Concept

Unequal exchange

Unequal exchange is used primarily in Marxist economics, but also in ecological economics (more specifically also as ecologically unequal exchange), to denote forms of exploitation hidden in or underwriting trade. Unequal exchange is usually calculated by assuming that any trade between a country with a high price level and a country with a low price level, is exploitation. Originating, in the wake of the debate on the Singer–Prebisch thesis, as an explanation of the falling terms of trade for underdeveloped countries, the concept was coined in 1962 by the Greco-French economist Arghiri Emmanuel to denote an exchange taking place where the rate of profit has been internationally equalised, but wage-levels (or those of any other factor of production) have not. It has since acquired a variety of meanings, often linked to other or older traditions which perhaps then raise claims to priority. In the works of Paul A. Baran, and subsequently adopted in the dependency approach of Andre Gunder Frank, there is a related but distinct concern with the transfer of values due to superprofits. This did not refer to the terms of trade, but to the transfer taking place within multinational corporations (called "monopolies").

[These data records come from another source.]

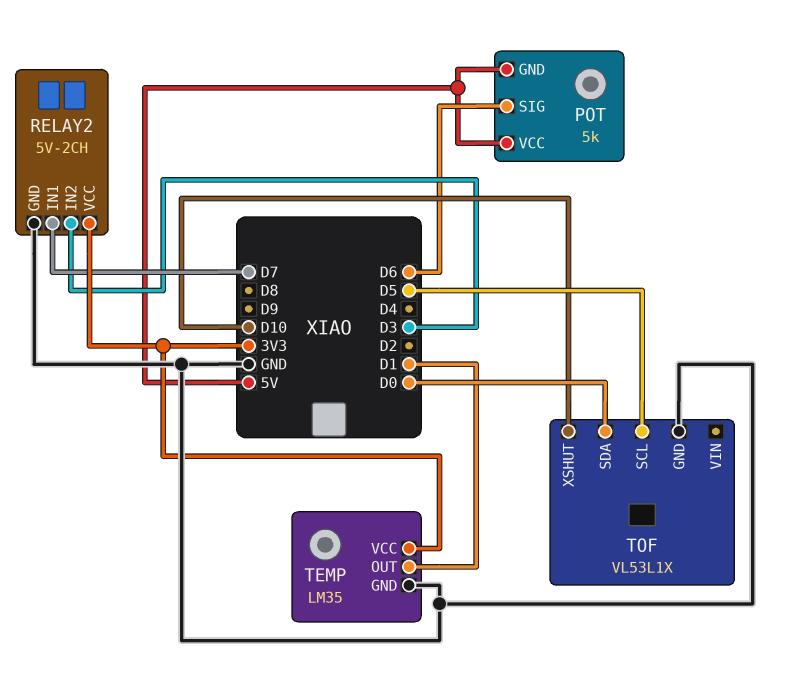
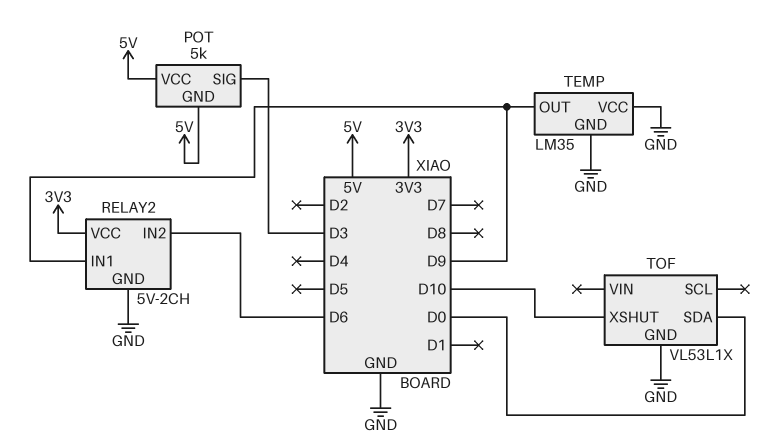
POT pin SIG: D6 -> D3
RELAY2 pin IN1: D7 -> D9
RELAY2 pin IN2: D3 -> D6
TEMP pin OUT: D1 -> D9
TEMP pin VCC: 3V3 -> GND
TOF pin SCL: D5 -> none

Versions of unequal exchange originating within the dependency tradition are commonly based on some such concern with monopoly and center-periphery trade in general. Here, if unequal exchange occurs in trading, the effect is, that producers, investors and consumers incur either higher costs or lower incomes (or both) in the buying and selling of commodities than they would have, if the commodities had traded at their “real” or "true" value. In that case, they are disadvantaged in trading, and their market position is worsened, rather than strengthened. On the other side, the beneficiaries of the trade obtain a superprofit. This term implies that the beneficiaries of unequal exchange are capitalists or entrepreneurs, whereas as understood by Emmanuel the beneficiaries are the high-wage country consumers or workers.